Problem 1: In the homeschooling excerpt, copy the passage from "I lookled hither" to "like to read.)", swapping "library" for "bookstore".
Problem 2: Shorten the paragraph of the homeschooling excerpt that opens "In fact, when it came to homeschooling," while keeping its main facts.

-- Excerpt to read follows --

Then we had a girl, a girl not so interested in the adventures of an imaginary six-year-old boy and his imaginary tiger. This girl wasn’t going to learn to read the Calvin and Hobbes Way. While I don’t hang out in nature, except to mow the lawn (and now my son does that), and while I don’t like museums, and while I never inhaled acid, I always subscribed primariy to the nonchalant family approach to learning. One of the chief tennants of the nonchant approach was my belief that if you read to your children, they would know how to read. The experience with my firstborn did nothing to dispel that belief but, as it turned out, I would need two theories of learning to read. I was at a loss. The Calvin and Hobbes and Warhammer approaches were cases of accidental tutelage. I never had to actually devise a learning strategy.

In fact, when it came to homeschooling, I never devised anything. I am not a planner. In writing, counseling, making a career, cooking, designing a web site, raising my children, or gift shopping (yeah, it’s that time of year), I just start with a theme and work from there. In this case the theme was learning without school. Suddenly, I needed one of them there plans.

I lookled hither and yon for a plan. (“Hither” was the library and “yon” was the Internet.) I even bought a book that promised that my child will learn to read in “100 Easy Lessons” and investigated software that claimed far more. But the books and software taught with fauniques and I’ve always disliked phonicks. While many educators and parents swear by fawnixs, I have never liked any approach to learning that is context free because it is hard to not come to detest anything learned by rote. (Even given my concern, I regarded learning to read as a lesser issue than learning to like to read.)

My apprehension, obviously, was getting to me. I went to see Cassie Compton, at the time, my daughter’s American Sign Language Teacher at Cyberschool (currently known as Edmonds Homeschool Resource Center) as well as an expert on visual learning. She confirmed what I hoped to hear, that phonics wasn’t right for Bria. I felt relieved to not stumble down that path.

-- Excerpt to read concluded --
-- Extracted material follows --

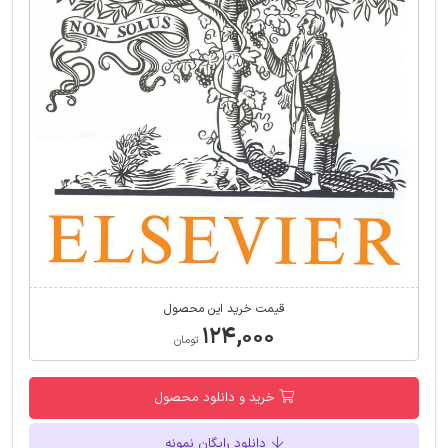
قیمت خرید این محصول
۱۲۴,۰۰۰
تومان
خرید و دانلود محصول
دانلود رایگان نمونه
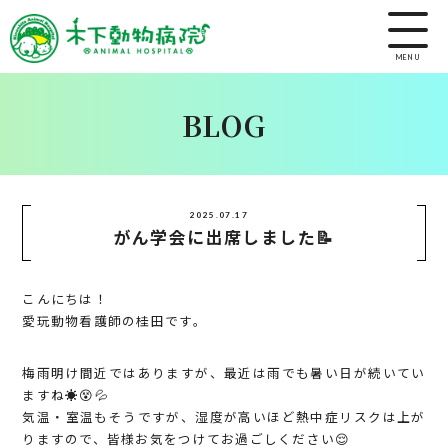
MENU
BLOG
2025.07.17
がん学会に出席しました📝
こんにちは！
愛玩動物看護師の桂田です。
梅雨明け間近ではありますが、最近は雨でも暑い日が続いてい
ますね☀️😵💦
気温・室温もそうですが、湿度が高いほど熱中症リスクは上が
りますので、皆様お気をつけてお過ごしください😌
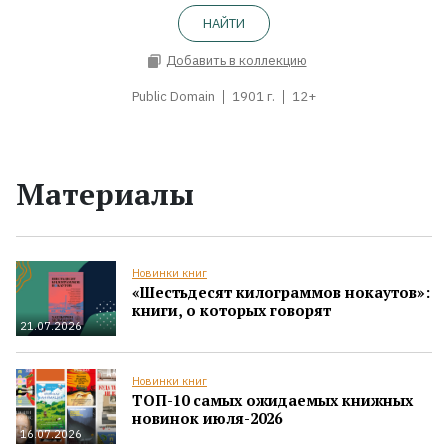
НАЙТИ
Добавить в коллекцию
Public Domain
1901 г.
12+
Материалы
Новинки книг
«Шестьдесят килограммов нокаутов»:
книги, о которых говорят
21.07.2026
Новинки книг
ТОП-10 самых ожидаемых книжных
новинок июля-2026
16.07.2026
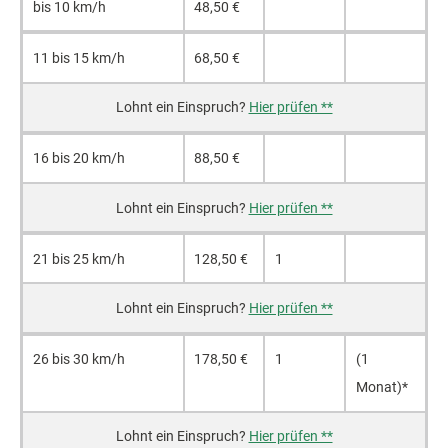
bis 10 km/h
48,50 €
11 bis 15 km/h
68,50 €
Hier prüfen **
16 bis 20 km/h
88,50 €
Hier prüfen **
21 bis 25 km/h
128,50 €
1
Hier prüfen **
26 bis 30 km/h
178,50 €
1
(1
Monat)*
Hier prüfen **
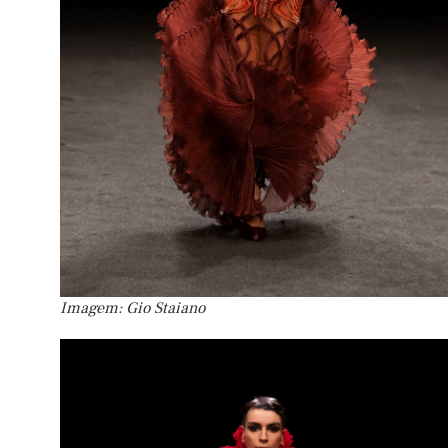
Imagem: Gio Staiano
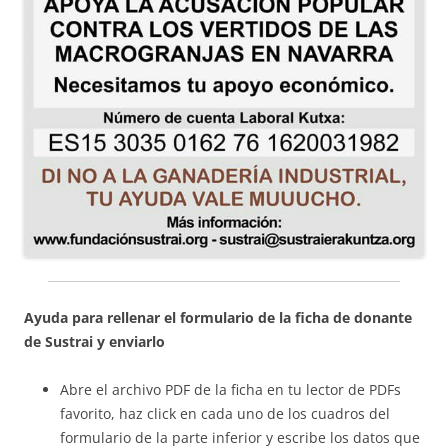
Ayuda para rellenar el formulario de la ficha de donante
de Sustrai y enviarlo
Abre el archivo PDF de la ficha en tu lector de PDFs
favorito, haz click en cada uno de los cuadros del
formulario de la parte inferior y escribe los datos que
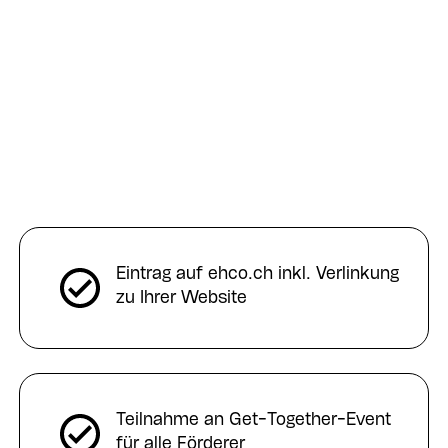
Eintrag auf ehco.ch inkl. Verlinkung
zu Ihrer Website
Teilnahme an Get-Together-Event
für alle Förderer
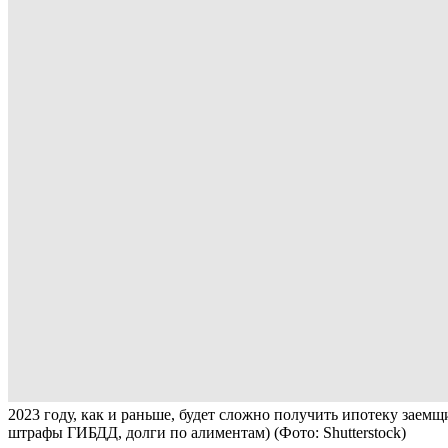
2023 году, как и раньше, будет сложно получить ипотеку зае
штрафы ГИБДД, долги по алиментам)
(Фото: Shutterstock)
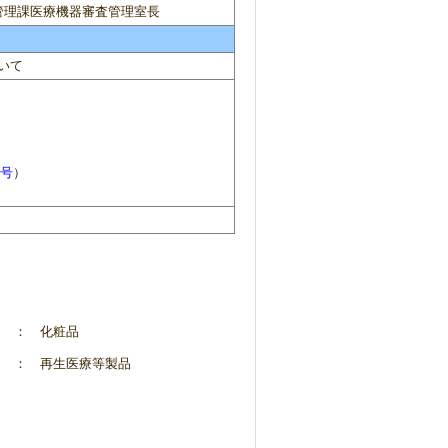
管理課医療機器審査管理室長
いて
3号
）
： 化粧品
： 再生医療等製品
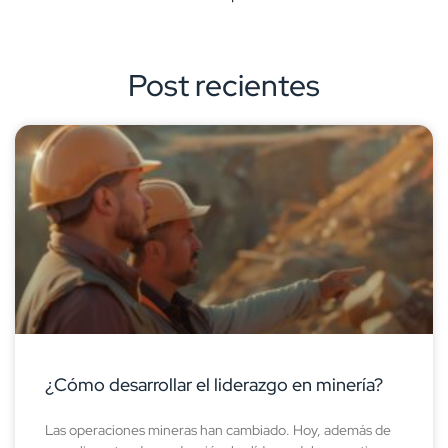
Post recientes
¿Cómo desarrollar el liderazgo en minería?
Las operaciones mineras han cambiado. Hoy, además de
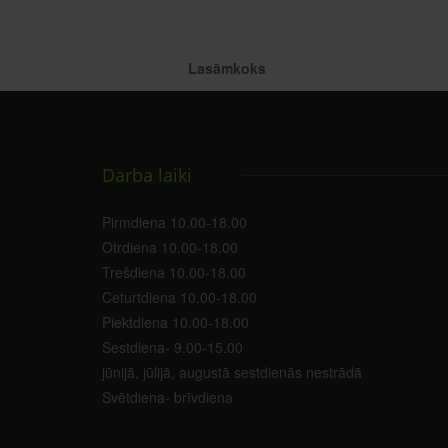
Lasāmkoks
Darba laiki
Pirmdiena 10.00-18.00
Otrdiena 10.00-18.00
Trešdiena 10.00-18.00
Ceturtdiena 10.00-18.00
Piektdiena 10.00-18.00
Sestdiena- 9.00-15.00
jūnijā, jūlijā, augustā sestdienās nestrādā
Svētdiena- brīvdiena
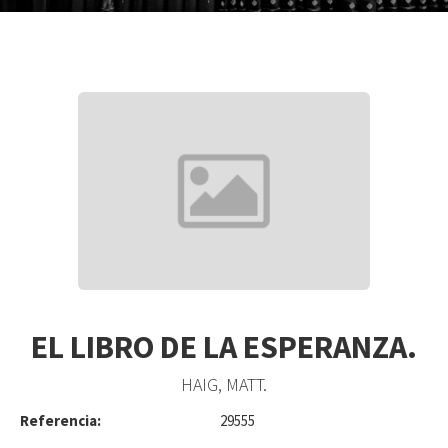
EL LIBRO DE LA ESPERANZA.
HAIG, MATT.
Referencia:
29555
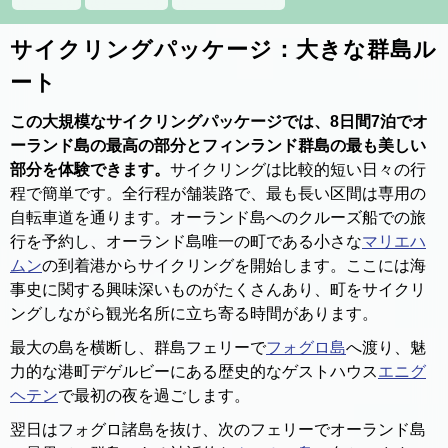
サイクリングパッケージ：大きな群島ル
ート
この大規模なサイクリングパッケージでは、8日間7泊でオ
ーランド島の最高の部分とフィンランド群島の最も美しい
部分を体験できます。
サイクリングは比較的短い日々の行
程で簡単です。全行程が舗装路で、最も長い区間は専用の
自転車道を通ります。オーランド島へのクルーズ船での旅
行を予約し、オーランド島唯一の町である小さな
マリエハ
ムン
の到着港からサイクリングを開始します。ここには海
事史に関する興味深いものがたくさんあり、町をサイクリ
ングしながら観光名所に立ち寄る時間があります。
最大の島を横断し、群島フェリーで
フォグロ島
へ渡り、魅
力的な港町デゲルビーにある歴史的なゲストハウス
エニグ
ヘテン
で最初の夜を過ごします。
翌日はフォグロ諸島を抜け、次のフェリーでオーランド島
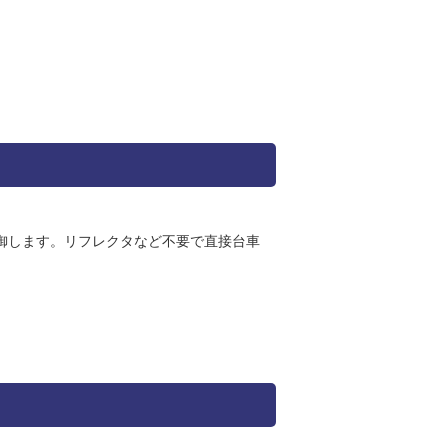
御します。リフレクタなど不要で直接台車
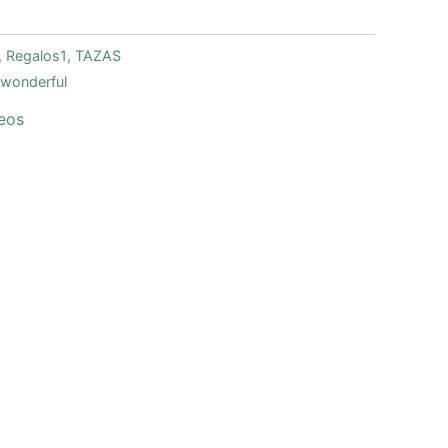
,
Regalos1
,
TAZAS
wonderful
seos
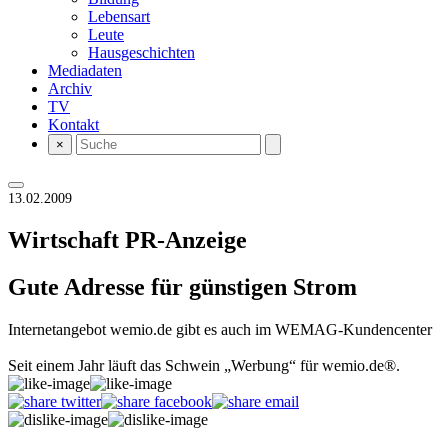
Lebensart
Leute
Hausgeschichten
Mediadaten
Archiv
TV
Kontakt
×
13.02.2009
Wirtschaft
PR-Anzeige
Gute Adresse für günstigen Strom
Internetangebot wemio.de gibt es auch im WEMAG-Kundencenter
Seit einem Jahr läuft das Schwein „Werbung“ für wemio.de®.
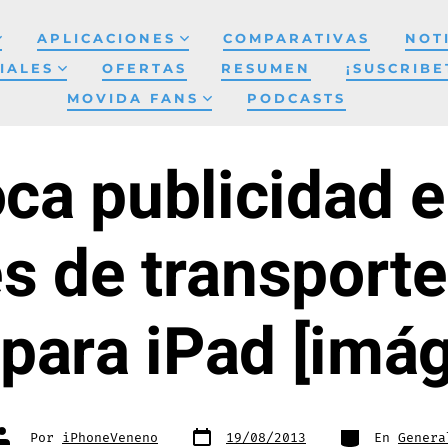
APLICACIONES
COMPARATIVAS
NOT
IALES
OFERTAS
RESUMEN
¡SUSCRIBE
MOVIDA FANS
PODCASTS
ca publicidad en
s de transporte
para iPad [imá
Fecha
Categorías
Autor
Por
iPhoneVeneno
19/08/2013
En
Genera
de
de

-- Extracted material concluded --

Answer space 1:
I lookled hither and yon for a plan. (“Hither” was the bookstore and “yon” was the Internet.) I even bought a book that promised that my child will learn to read in “100 Easy Lessons” and investigated software that claimed far more. But the books and software taught with fauniques and I’ve always disliked phonicks. While many educators and parents swear by fawnixs, I have never liked any approach to learning that is context free because it is hard to not come to detest anything learned by rote. (Even given my concern, I regarded learning to read as a lesser issue than learning to like to read.)

Answer space 2: The writer never devised anything for homeschooling and is not a planner. In everything from writing and cooking to raising children, the writer starts with a theme and works from there. Here the theme was learning without school, but now a plan was suddenly needed.